| EXERCISE GOAL |
According to the passage on molecular power, which atoms and molecules do we depend on entirely for motive power?
====== SOURCE DOCUMENT ======
In the fall of a cataract or the rush of the wind we have an example of mechanical power. In the combinations of chemistry and in the formation of crystals and vegetables we hate examples of molecular power, before proceeding further I should like to make clear to you the present condition of the surface of the globe with reference to power generally. You have learned how the atoms of oxygen and hydrogen rush together to form water. I have not thought it necessary to dwell upon the mighty mechanical energy of their act of combination, but, in passing, I would say that the clashing together of l lb. of hydrogen and 8 lbs. of oxygen to form 9 lbs. of aqueous vapour, is greater than the clash of a weight of 1,000 tons falling from a height of 20 feet against the earth. Now, in order that the atoms of oxygen and hydrogen should rise by their mutual attractions to the velocity corresponding to this enormous mechanical effect, a certain distance must exist between the particles. It is in rushing over this distance that the velocity is attained. This idea of distance between the attracting atoms is of the highest importance in our conception of the system of the world. For the world may be divided into two kinds of matter; or rather the matter of the world may be classified under two distinct heads—namely, of atoms and molecules which have already rushed together and thus satisfied their mutual attractions, arid of atoms and molecules which have not yet rushed together, and whose mutual attractions are, therefore, as yet unsatisfied. Now, as regards motive power, the working of machinery, or the performance of mechanical work generally by means of the materials of the earth’s crust, we are entirely dependent on those atoms and molecules whose attractions are as yet unsatisfied. Those attractions can produce motion, because sufficient distance intervenes between the attracting molecules, and it is this molecular motion that we utilise in our machines. Thus we can get power out of oxygen and hydrogen by the act of their union, but once they are combined, and once the motion consequent on their combination has been expended, no further power can be got out of the mutual attraction of oxygen and hydrogen. Their mutual attractions are then satisfied, and as dynamic agents they are dead.
====== DATA FOR ANALYSIS ======
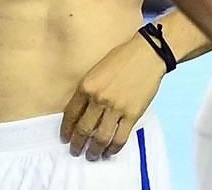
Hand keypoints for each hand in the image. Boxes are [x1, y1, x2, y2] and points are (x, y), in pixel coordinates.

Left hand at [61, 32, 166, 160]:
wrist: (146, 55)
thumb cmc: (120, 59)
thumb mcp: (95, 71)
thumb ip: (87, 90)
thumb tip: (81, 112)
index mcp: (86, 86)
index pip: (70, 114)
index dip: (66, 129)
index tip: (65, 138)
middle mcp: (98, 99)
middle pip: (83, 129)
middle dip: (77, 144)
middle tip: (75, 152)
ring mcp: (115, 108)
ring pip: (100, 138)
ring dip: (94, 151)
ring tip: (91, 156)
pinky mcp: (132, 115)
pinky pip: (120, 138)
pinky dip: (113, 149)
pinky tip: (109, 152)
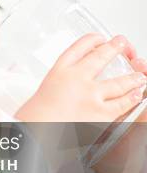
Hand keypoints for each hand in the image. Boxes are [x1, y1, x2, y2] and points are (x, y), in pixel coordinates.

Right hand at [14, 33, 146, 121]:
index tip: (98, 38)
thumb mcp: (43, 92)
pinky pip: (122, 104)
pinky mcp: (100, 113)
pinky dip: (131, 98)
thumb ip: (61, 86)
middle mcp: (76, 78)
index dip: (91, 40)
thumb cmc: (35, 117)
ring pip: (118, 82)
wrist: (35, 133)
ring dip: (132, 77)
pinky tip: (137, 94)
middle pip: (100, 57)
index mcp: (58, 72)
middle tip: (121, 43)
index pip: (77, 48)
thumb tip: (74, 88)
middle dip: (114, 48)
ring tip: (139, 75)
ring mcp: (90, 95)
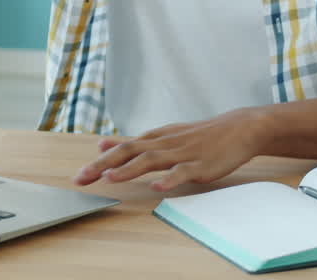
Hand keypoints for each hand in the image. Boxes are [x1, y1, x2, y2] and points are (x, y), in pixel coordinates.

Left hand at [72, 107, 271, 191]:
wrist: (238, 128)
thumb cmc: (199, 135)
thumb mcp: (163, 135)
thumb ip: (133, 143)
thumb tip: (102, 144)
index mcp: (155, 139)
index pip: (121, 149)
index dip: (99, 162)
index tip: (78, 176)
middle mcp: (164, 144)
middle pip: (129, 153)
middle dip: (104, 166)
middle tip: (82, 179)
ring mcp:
======
====== DATA FOR ANALYSIS ======
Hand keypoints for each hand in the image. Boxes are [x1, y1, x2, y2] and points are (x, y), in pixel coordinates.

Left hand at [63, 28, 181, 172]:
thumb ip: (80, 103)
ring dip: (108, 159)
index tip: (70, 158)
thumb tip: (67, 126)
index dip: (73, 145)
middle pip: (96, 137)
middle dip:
======
====== DATA FOR ANALYSIS ======
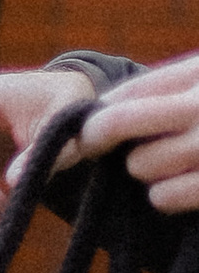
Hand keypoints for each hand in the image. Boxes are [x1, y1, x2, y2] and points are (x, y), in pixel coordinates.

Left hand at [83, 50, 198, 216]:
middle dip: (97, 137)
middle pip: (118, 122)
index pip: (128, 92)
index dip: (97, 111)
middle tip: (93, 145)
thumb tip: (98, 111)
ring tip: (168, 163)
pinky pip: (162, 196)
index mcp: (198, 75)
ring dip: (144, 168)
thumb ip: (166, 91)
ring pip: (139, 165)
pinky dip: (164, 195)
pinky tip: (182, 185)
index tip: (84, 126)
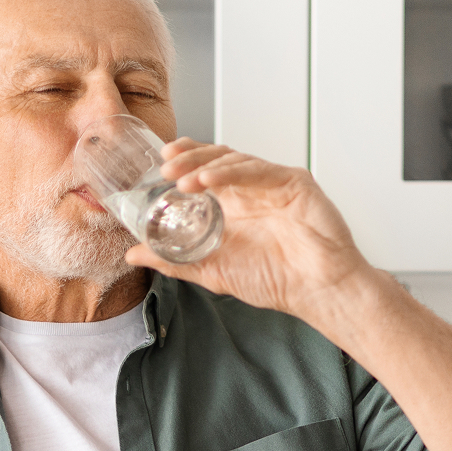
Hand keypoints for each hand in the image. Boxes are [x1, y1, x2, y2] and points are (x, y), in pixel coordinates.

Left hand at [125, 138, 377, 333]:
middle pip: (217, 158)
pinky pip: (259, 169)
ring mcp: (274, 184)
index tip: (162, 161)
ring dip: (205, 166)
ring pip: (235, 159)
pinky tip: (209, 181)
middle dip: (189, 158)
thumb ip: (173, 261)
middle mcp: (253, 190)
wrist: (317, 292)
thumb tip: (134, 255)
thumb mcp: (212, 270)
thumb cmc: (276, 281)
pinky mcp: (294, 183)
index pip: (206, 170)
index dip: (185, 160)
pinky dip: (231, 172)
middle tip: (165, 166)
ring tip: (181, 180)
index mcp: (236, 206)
======
| EXERCISE RESULT |
Those atoms and molecules whose mutual attractions are as yet unsatisfied.